For Approval &Signature :



Honble Mrs. Archana Wadhwa, Member (Judicial)



1.
Whether Press Reporter may be allowed to see the Order for publication as per Rule 27 of the CESTAT (Procedure) Rules, 1982?
No
2.
Whether it would be released under Rule 27 of the CESTAT (Procedure) Rules, 1982 for publication in any authoritative report or not?
No  
3.
Whether Lordships wish to see the fair copy of the order?
Seen
4.
Whether order is to be circulated to the Department Authorities?
Yes


Appeal Nos. E/2442 & 2443/2011 -EX[SM]

 [Arising out of Order-in-Appeal No.85-86/CE/APPL/CHD.II/2011, dated 14.07.2011 passed by C.C.E.(Appeals), Chandigarh-II]

M/s. Nectar Life Sciences Ltd.				Appellants



Vs.



C.C.E., Chandigarh-II					Respondent

Appearance Shri Vikrant Kackria, Advocate - for the appellants Shri BB Sharma, DR - for the respondent CORAM: Honble Mrs. Archana Wadhwa, Member (Judicial) Final Order Nos. 50447-50448, dated 31.01.2014 Per Honble Mrs. Archana Wadhwa :

Both the appeals are being disposed of by a common order. In Appeal No.2442, duty of Rs.8,00,032/- stands confirmed and in Appeal No.2443, duty of Rs.3,26,904/- stands confirmed by denying the benefit of CENVAT credit on two grounds. First, that the credit is not available in respect of various steel items used as structurals and second on the ground that invoices on the basis of which CENVAT credit stands availed, were in the name of other units i.e., Unit No.1 was taking credit in the name of Unit No.2 and vice versa.

2. At this stage, Ld. Advocate for the appellants fairly agrees that the issue of availment of CENVAT credit on supporting structurals stands decided against them by the Larger Bench of the Tribunal in the case of Vandana Global. However, he draws my attention to their reply filed before the lower authorities contesting that the various iron and steel items were used in the manufacture of solvent ________________ plant and as such even in terms of the declaration of law by the Larger Bench, they are admissible Cenvatable inputs. Though the said plea was taken note of by the Commissioner, who has also relied upon the appellants jurisdictional officers range report laying down that the said items were used for fabrication of sheds and ducts of the air handling unit of bulk drug plant but he has denied the credit on the simple observation that the same were used in other production areas of the plant for fabricating the structure for supporting machinery.

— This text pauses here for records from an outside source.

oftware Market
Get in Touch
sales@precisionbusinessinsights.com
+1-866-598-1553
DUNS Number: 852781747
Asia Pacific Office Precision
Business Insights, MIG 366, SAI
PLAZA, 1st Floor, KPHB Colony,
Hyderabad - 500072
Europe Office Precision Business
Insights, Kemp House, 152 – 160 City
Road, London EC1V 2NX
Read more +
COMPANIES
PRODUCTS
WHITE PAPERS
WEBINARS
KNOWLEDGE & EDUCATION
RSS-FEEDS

3. In as much as, I find that there is no conclusive finding as to whether that the said items were used as supporting structurals or fabrication of other capital goods installed in the factory, I deem it fit to set aside the impugned order and remand the matter to the original adjudicating authority for factual verification. The appellants are at liberty to place on record evidences in support of their contention that the various iron and steel items were used for fabrication of capital goods.

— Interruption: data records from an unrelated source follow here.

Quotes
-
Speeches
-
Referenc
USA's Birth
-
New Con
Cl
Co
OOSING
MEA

4. As regards the second issue, the Revenues only objection is that the credit was availed by one unit whereas the invoices were in the address of the other unit. The appellants have taken a categorical stand at the time of filing the reply to the Show Cause Notice that both the units located in Derbas and are belonging to the same appellants and as the suppliers are common, there may be some change in the address. It is seen that the Commissioner (Appeals) has observed that in terms of Rule 9(2) of CENVAT Credit Rules, 2004, procedural violations should not bar the manufacturer from availing CENVAT credit but the appellants were required to follow the procedural envisage under the said proviso which requires filing of an application to the jurisdictional Dy/Asst. Commissioner for necessary rectification along with the documentary evidences. As such, it is seen that the only objection of the Revenue is that the separate application has not been filed though the said plea stands taken by the appellants before the original adjudicating authority at the time of filing the reply to the Show Cause Notice.

5. In view of the above, I deem it fit that the necessary verifications as regards receipt of capital goods be made and if the same stand received by the appellants credit be allowed without taking any technical objections.

6. Accordingly, the impugned orders are set aside and both the appeals are allowed with the consequential relief to the appellants.